DESCprod does not directly start parsl but runs different applications which start parsl and so it would be convenient if the port range could specified via an env variable or configuration file instead of explicitly in the parsl config.

benclifford commented 1 year ago

with a recent desc parsl (after around 3rd january 2023), set the WorkQueueExecutor(port=...) parameter to port=0

Work Queue will then pick an arbitrary port to listen on - on my laptop, it picks starting from 1024.

You can set the range of ports by setting these environment variables:

WORK_QUEUE_HIGH_PORT=33399
WORK_QUEUE_LOW_PORT=33301

in the environment of the submitting process (i.e. the environment which python parsl.load() is executed)

Inside your program, after parsl.load() has initialised everything, you can ask the work queue executor to tell you the port it has chosen.

To do that, you will need to get the WorkQueueExecutor object - either by saving it in a variable when you are constructing the parsl configuration, or alternatively by extracting it from parsl after initialization.

Here is an example of the latter:

from parsl.tests.configs.workqueue_blocks import config
import parsl

parsl.load(config)

executor = parsl.dfk().executors['WorkQueueExecutor'] # use whichever label was used in your config, in place of WorkQueueExecutor

port = executor._port_mailbox.port

print(f"Port is: {port}")

which prints 33301 as the chosen port with the above environment variables set.

dladams commented 1 year ago

Thank you. You probably told me this earlier and I forgot. I appreciate your patience.

dladams commented 1 year ago

I set the port to 0 in parsltest 0.26.11.

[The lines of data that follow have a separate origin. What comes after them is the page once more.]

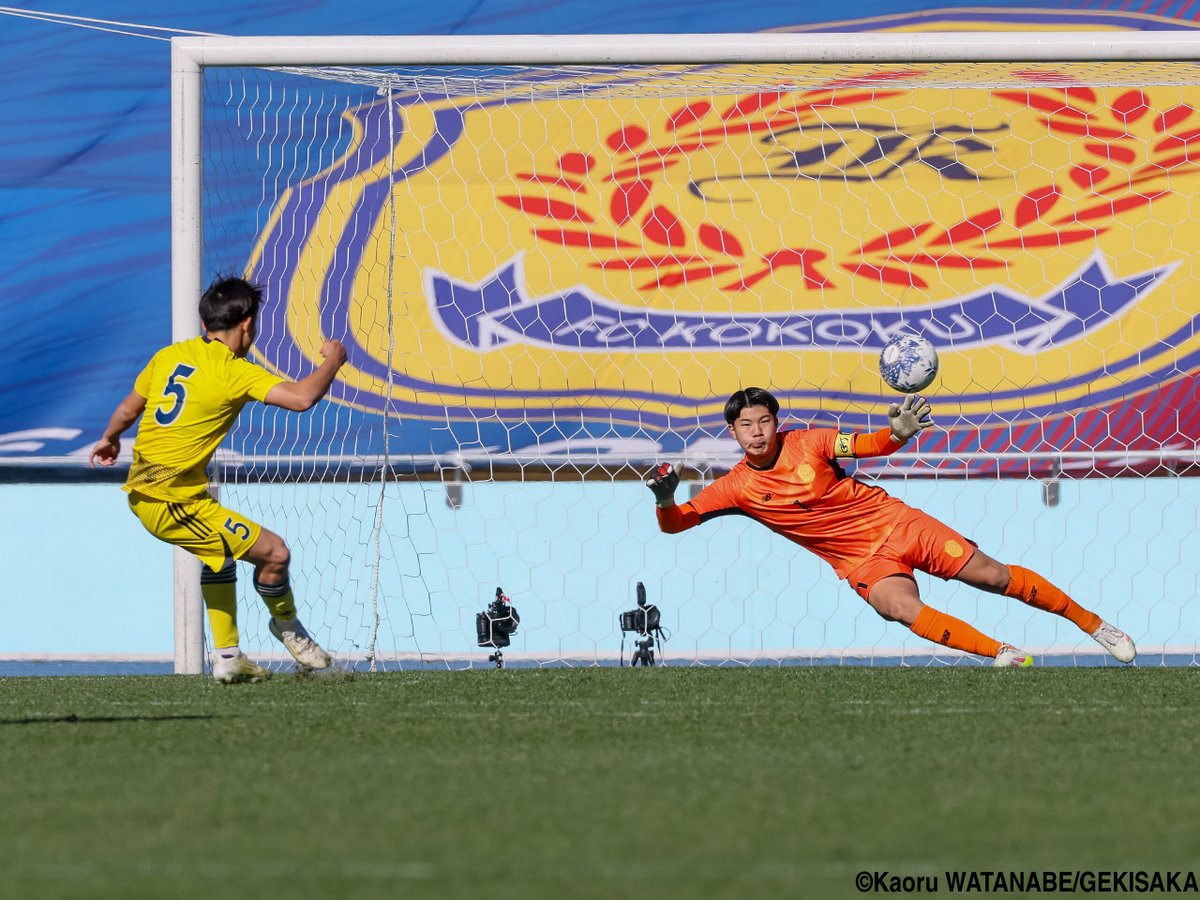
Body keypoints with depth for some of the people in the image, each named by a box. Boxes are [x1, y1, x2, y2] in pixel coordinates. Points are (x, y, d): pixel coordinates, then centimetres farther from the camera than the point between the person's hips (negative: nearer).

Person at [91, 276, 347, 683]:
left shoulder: (169, 356, 7)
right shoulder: (234, 373, -15)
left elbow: (128, 409, 21)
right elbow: (301, 397, -25)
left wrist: (110, 439, 43)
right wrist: (331, 362, -6)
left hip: (142, 492, 9)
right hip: (173, 502, -9)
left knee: (219, 552, 29)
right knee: (274, 552, -4)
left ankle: (227, 656, 30)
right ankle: (287, 626, 23)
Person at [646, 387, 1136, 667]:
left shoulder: (808, 443, -10)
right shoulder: (737, 487, -7)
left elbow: (870, 445, -7)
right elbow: (675, 523, -8)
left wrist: (898, 433, -29)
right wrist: (665, 501, -30)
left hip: (895, 522, 0)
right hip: (862, 561, 0)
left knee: (994, 576, -3)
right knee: (901, 607, -33)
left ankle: (1094, 624, 10)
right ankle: (1004, 655, -30)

dladams commented 1 year ago

With that version, I can now run two parsltest jobs simultaneously with DESCprod on my laptop. I find the port in parsl.log:

dladams@131f705e8e2d:~/rundirs$ grep port  job000136/runinfo/000/parsl.log 
        port=0, 
        client_port_range=(55000, 56000), 
        hub_port=None, 
        hub_port_range=(55050, 56000), 
1674151291.521569 2023-01-19 18:01:31 WorkQueue-Submit-Process-5935 MainThread-274889851392 parsl.executors.workqueue.executor:861 _work_queue_submit_wait DEBUG: Requested port 0
1674151291.556122 2023-01-19 18:01:31 WorkQueue-Submit-Process-5935 MainThread-274889851392 parsl.executors.workqueue.executor:864 _work_queue_submit_wait DEBUG: Listening on port 1025
1674151291.606913 2023-01-19 18:01:31 MainProcess-5418 MainThread-274889851392 parsl.executors.workqueue.executor:363 start DEBUG: Actual listening port is 1025

This is parsl version 1.3.0-dev+desc-2023.01.18a.

dladams commented 1 year ago

Ben:

These variables:

export WORK_QUEUE_LOW_PORT=3123
export WORK_QUEUE_HIGH_PORT=3124

are not changing the port reported in parsl.log:

root@descprod-79c846cdcb-p79c7:/users/dladams/rundirs/job000015# grep port runinfo/000/parsl.log
        port=0, 
        client_port_range=(55000, 56000), 
        hub_port=None, 
        hub_port_range=(55050, 56000), 
1674166863.799676 2023-01-19 22:21:03 WorkQueue-Submit-Process-847 MainThread-140582125556800 parsl.executors.workqueue.executor:861 _work_queue_submit_wait DEBUG: Requested port 0
1674166863.801706 2023-01-19 22:21:03 WorkQueue-Submit-Process-847 MainThread-140582125556800 parsl.executors.workqueue.executor:864 _work_queue_submit_wait DEBUG: Listening on port 1025
1674166863.898888 2023-01-19 22:21:03 MainProcess-470 MainThread-140582125556800 parsl.executors.workqueue.executor:363 start DEBUG: Actual listening port is 1025

I am using parsl version 1.3.0-dev+desc-2023.01.18a. I also don't see those names if I grep the installed files for parsl or in work_queue.py.

dladams commented 1 year ago

Ben: I see the env variables above are not finding their way to the shell that starts parsl. Oops. I will fix that and report back on whether the ports are being set as expected.

dladams commented 1 year ago

OK, when I get he env straightened out, the ports reported in the parsl log are those expected from the range. Sorry for the false alarm.

We can now run multiple jobs and constrain the port range using the env variables above. I close this issue.